One of Fort Worth's most prominent restaurants has swapped out chefs: Clay Pigeon, the rustic, farm-to-table restaurant owned by local chef Marcus Paslay, has a new executive chef in Bria Downey.
Formerly a sous chef at Paslay's year-old Italian restaurant Piattello Italian Kitchen, Downey has taken the spot recently vacated by Andrew Dilda.
Dilda, who was once executive chef at Reata and chef de cuisine at Tim Love's Woodshed Smokehouse, and who was also chef at Barter in Dallas, held the position for about two months. According to Paslay, it "didn't work out."
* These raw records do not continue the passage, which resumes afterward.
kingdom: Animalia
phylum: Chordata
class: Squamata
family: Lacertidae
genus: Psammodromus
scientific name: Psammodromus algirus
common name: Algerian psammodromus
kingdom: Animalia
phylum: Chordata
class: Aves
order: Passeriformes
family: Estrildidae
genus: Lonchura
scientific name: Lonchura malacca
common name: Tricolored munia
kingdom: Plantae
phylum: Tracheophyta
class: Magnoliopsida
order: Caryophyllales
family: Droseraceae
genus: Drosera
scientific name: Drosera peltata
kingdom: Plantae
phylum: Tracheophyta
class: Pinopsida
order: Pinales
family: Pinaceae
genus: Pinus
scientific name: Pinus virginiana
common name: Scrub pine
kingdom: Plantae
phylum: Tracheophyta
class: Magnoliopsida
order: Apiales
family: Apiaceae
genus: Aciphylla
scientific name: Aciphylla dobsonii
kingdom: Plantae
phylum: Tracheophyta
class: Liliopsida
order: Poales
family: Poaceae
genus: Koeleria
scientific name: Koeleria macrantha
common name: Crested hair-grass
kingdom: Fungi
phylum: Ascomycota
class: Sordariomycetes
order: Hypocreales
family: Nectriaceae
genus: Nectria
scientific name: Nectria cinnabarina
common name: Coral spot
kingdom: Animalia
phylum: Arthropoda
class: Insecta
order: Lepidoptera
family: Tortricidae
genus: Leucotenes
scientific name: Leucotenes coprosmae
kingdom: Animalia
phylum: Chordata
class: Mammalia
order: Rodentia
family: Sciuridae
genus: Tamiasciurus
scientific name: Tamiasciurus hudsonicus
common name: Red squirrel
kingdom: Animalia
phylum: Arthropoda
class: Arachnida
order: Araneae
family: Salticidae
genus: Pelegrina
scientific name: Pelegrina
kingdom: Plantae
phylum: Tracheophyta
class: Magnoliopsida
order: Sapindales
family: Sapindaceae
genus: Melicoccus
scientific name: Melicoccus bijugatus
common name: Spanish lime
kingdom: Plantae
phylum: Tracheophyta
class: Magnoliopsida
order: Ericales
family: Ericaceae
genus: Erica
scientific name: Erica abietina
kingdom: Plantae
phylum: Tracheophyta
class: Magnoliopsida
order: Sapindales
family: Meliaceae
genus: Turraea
"Bria is great," Paslay says. "She's been with the company for over a year now, so I know what I'm getting with her. This is very exciting for me and Clay Pigeon. I can't wait to see the positive impacts."
Downey was a part of the original "dream team" of chefs who opened Piattello, located in Fort Worth's Waterside district, a little more than a year ago. She joined executive chef Scott Lewis, a Fort Worth native who worked in a string of Dallas restaurants, including Nonna, Carbone's, and Sprezza, and who was nominated as a rising star chef in Dallas-Fort Worth's 2017 Tastemaker awards; and Jen Williams, who worked at Lucia in Dallas, and at Magnolia Cheese Company and Sera Dining & Wine in Fort Worth.
Lewis is still Piattello's executive chef.
Williams left the restaurant last year and now runs her own catering company and hosts food events at the Collective Brewing Project.
Downey has worked in several restaurants in both Dallas and Fort Worth, including Bird Café — which she helped open — Winslow's Wine Cafe, and Meddlesome Moth.
An Arlington native, Paslay opened Clay Pigeon five years ago in the charmingly rustic spot that once housed chef Lou Lambert's popular steakhouse Lambert's Steak, Seafood & Whiskey, and, before that, Pedro's Trailer Park, an early venture from Paul Willis, founder of Fuzzy's Tacos. Paslay stresses a from-scratch approach, even making the bread and ice cream in house.